Titanic Final Episode Review: Drama sank with a boatload of clichés
Benji Wilson reviews the finale of Titanic, Julian Fellowes's ITV1 drama, and finds it falls short
AT last we know what really sank the Titanic. Amid all of the critics’ ridicule and the plummeting ratings, few have noted that Julian Fellowes’s Titanic (ITV1, Sunday) actually offers an astonishing new theory. The Titanic was sunk, this series suggests, not by an iceberg, but by the sheer weight of clichés and leaden dramatic irony being lugged about like anvils by every sorry soul on board.
Take last night’s finale: if you’d put some of the phooey being spouted to music you would have been 90 per cent of the way to a Michael Bolton album. I caught, “Don’t talk as if this is goodbye,” “In a few days we’ll be in New York,” “We will meet again, soon,” and “Everything’s going to be alright,” at which point I dashed the good ship of my remote control against the unseen iceberg of my kneecap.
Given that we know that Julian Fellowes can whittle a line to a sharp point when he so desires, especially if it’s to go in Dame Maggie Smith’s mouth in Downton Abbey, dare one suggest that some of the dialogue here had been let through rather un-whittled? Could it be that Fellowes, in between cranking out 22 hours of Downton on his own and the many movie offers that have followed, may have overstretched himself a little? This Titanic retelling wasn’t his idea: the producers brought the much-criticised narrative structure, in which the boat has sunk at the end of every episode, to him flat-packed. Was he even really trying?
Theories, theories. It’s a pity really because if you can ignore some of the verbal cowpats (note: you can’t) then the series has got better as it’s gone along, in inverse proportion in fact to the volume of viewers jumping ship. Fellowes likes to work with a large ensemble of characters and let the audience latch on to their favourites. Not ideal when all of them bar the poshos (and who ever likes the poshos?) are probably going to drown. Then again there’s something about doomed love that makes it so much more appealing than love that just drones on indefinitely, like a static hum.
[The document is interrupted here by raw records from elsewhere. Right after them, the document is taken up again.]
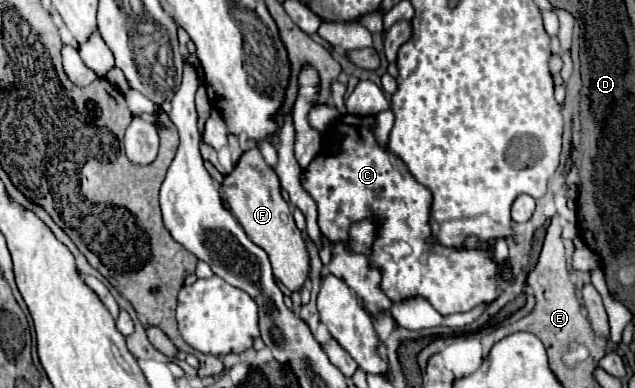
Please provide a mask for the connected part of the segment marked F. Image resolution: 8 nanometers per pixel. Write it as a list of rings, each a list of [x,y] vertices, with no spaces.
[[[256,148],[246,150],[240,160],[234,164],[234,170],[224,176],[220,184],[220,192],[236,216],[236,220],[242,224],[246,234],[254,244],[266,250],[274,276],[292,292],[300,290],[304,280],[308,278],[310,264],[308,264],[308,252],[302,240],[300,230],[294,224],[294,218],[290,214],[290,208],[286,200],[280,194],[280,182],[276,172],[264,162],[262,154]]]

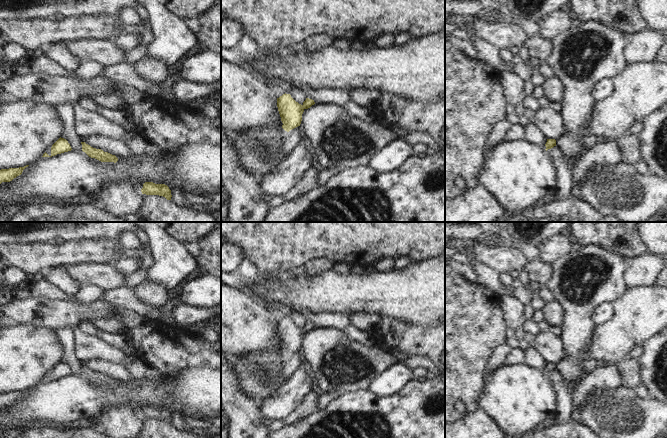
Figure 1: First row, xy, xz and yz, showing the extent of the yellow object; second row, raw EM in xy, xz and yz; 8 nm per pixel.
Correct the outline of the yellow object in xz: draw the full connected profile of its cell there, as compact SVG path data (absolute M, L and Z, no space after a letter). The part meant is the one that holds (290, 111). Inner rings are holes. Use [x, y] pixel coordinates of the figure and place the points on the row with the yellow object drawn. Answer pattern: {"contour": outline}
{"contour": "M286 93L277 98L277 107L283 123L282 128L289 132L300 126L304 110L310 108L314 104L314 100L306 98L301 105L296 102L290 94Z"}

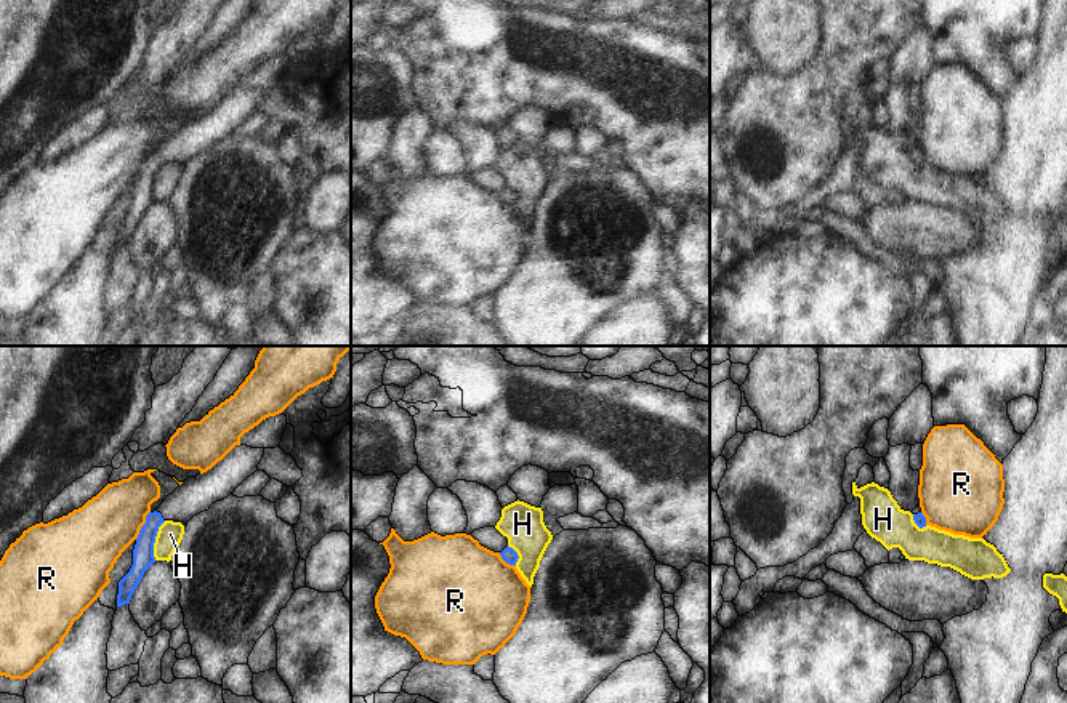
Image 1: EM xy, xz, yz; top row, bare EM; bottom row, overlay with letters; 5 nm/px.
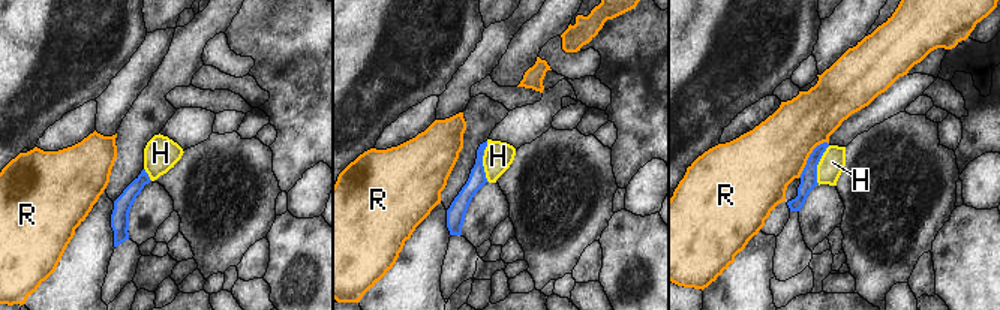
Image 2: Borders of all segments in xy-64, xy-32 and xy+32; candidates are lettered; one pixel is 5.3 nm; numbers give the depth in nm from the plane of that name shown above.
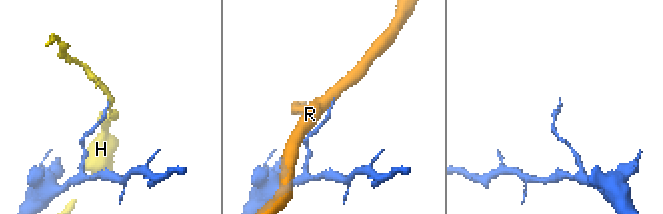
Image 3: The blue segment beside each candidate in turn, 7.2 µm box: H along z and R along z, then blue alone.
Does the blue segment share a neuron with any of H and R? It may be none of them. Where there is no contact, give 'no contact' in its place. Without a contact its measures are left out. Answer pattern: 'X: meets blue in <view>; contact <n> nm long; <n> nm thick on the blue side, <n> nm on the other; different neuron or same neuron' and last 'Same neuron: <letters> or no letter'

So yes, I did feel a heart string or two being gently thrummed as Annie the maid and Mario the waiter went their wet, wet ways, and I was touched, as ever, by Toby Jones’s performance as John Batley, the middling middle-class nearly man. But mostly, as the last gurgle of the disappearing hull was lapped up by the waves of whichever large swimming pool they filmed it in in Hungary, I felt relief. Which is surely the opposite of what the sinking of the Titanic is meant to make you feel.